Major Sites Taking PageRank Hits
Google is penalizing some big-name publications and blogs, including the Washington Post, Forbes, and Engadget. Over two dozen have seen their toolbar PageRank drop by a factor of 2 to 4 overnight.
|Major Sites Taking PageRank Hits|
The leading theory is that these sites sell links that pass PageRank and that Google is enforcing its policy. However, some claim they do not sell links and that Google has singled them out for a different reason.
Just what that reason is varies, and includes some conspiracy theory about recent posts the company may not like.
"Many of the reputable sources that have received a penalty are part of extensive blog networks, and they have one factor in common," writes blogger Andy Beard. "They have massive interlinking between their network sites."
Over at Copyblogger, Brian Clark claims to have never bought or sold a link, yet was busted down two spots anyway. He wonders if it was something he said, and relays what it might have been in skit form:
Dude 1: “Wait a minute. Didn’t that Copyblogger guy just put out a free report saying we should move away from business models that rely on Google?”
Dude 2: “That’s right… he did. That’s a strange coincidence, isn’t it?”

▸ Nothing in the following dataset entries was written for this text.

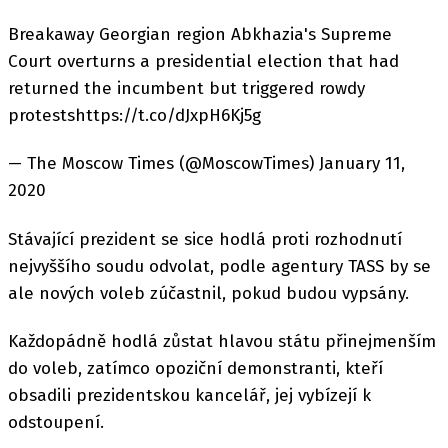
Breakaway Georgian region Abkhazia's Supreme
Court overturns a presidential election that had
returned the incumbent but triggered rowdy
protestshttps://t.co/dJxpH6Kj5g
— The Moscow Times (@MoscowTimes) January 11,
2020
Stávající prezident se sice hodlá proti rozhodnutí
nejvyššího soudu odvolat, podle agentury TASS by se
ale nových voleb zúčastnil, pokud budou vypsány.
Každopádně hodlá zůstat hlavou státu přinejmenším
do voleb, zatímco opoziční demonstranti, kteří
obsadili prezidentskou kancelář, jej vybízejí k
odstoupení.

While that seems unlikely, other bloggers have mused about whether this is the end of PageRank relevancy, or just a slap against marketing publications.

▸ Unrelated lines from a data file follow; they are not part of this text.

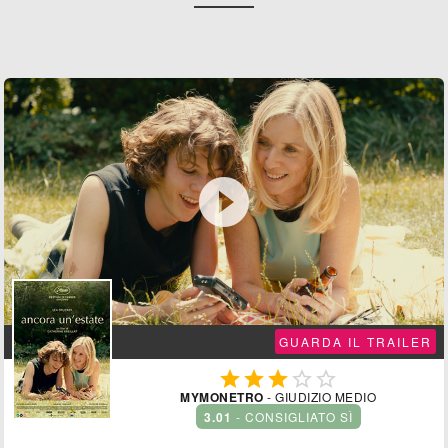

GUARDA IL TRAILER





MYMONETRO
- GIUDIZIO MEDIO
3.01
- CONSIGLIATO SÌ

"Shoot I’m honored to be on the list of sites that got hit because they are the best internet marketing sites in the internet," writes Courtney Tuttle. "Come on Google, you’re going to slap Problogger? If you’re going to slap Darren and me on the same day I’m feeling like a pretty big deal right now."
Whatever the reason, a few note that the decrease in toolbar PageRank has not affected traffic yet. "My search engine visitor levels have stayed the same," says Hyder Jaffari. "I presume the blogs affected by the PR drop are also experiencing the same thing."
Here’s a list of the online publications affected, gleaned from several blog posts:
· http://www.washingtonpost.com/ PR7 to PR5
· http://www.forbes.com/ PR7 to PR5
· http://www.suntimes.com/ PR7 to PR5
· http://www.sfgate.com/ PR7 to PR5
· http://www.statcounter.com/ PR10 to PR6
· http://www.masternewmedia.org/ PR7 to PR4
· http://www.autoblog.com/ PR6 to PR4
· http://www.engadget.com/ PR7 to PR5
· http://www.problogger.net/ PR6 to PR4
· http://www.copyblogger.com/ PR6 to PR4
· http://www.joystiq.com/ PR6 to PR4
· http://www.tuaw.com/ PR6 to PR4
· http://www.searchengineguide.com/ PR7 to PR4
· http://www.searchenginejournal.com/ PR7 to PR4
· http://www.johnchow.com/ PR6 to PR4
· http://www.quickonlinetips.com/ PR6 to PR3
· http://weblogtoolscollection.com/ PR6 to PR4
· http://andybeard.eu/ PR5 to PR3
· http://www.seroundtable.com/ PR7 to PR4
· http://www.blogherald.com/ PR6 to PR4
· JohnTP from 6 to 4
· Coolest Gadgets from 5 to 3
· New Scientist from 7 to 5
· Seattle Times from 6 to 4
Several weeks ago it was paid directories that were being targeted, apparently to send a message. That message was received loud and clear, but it doesn’t seem these sites were hit for the same reasons.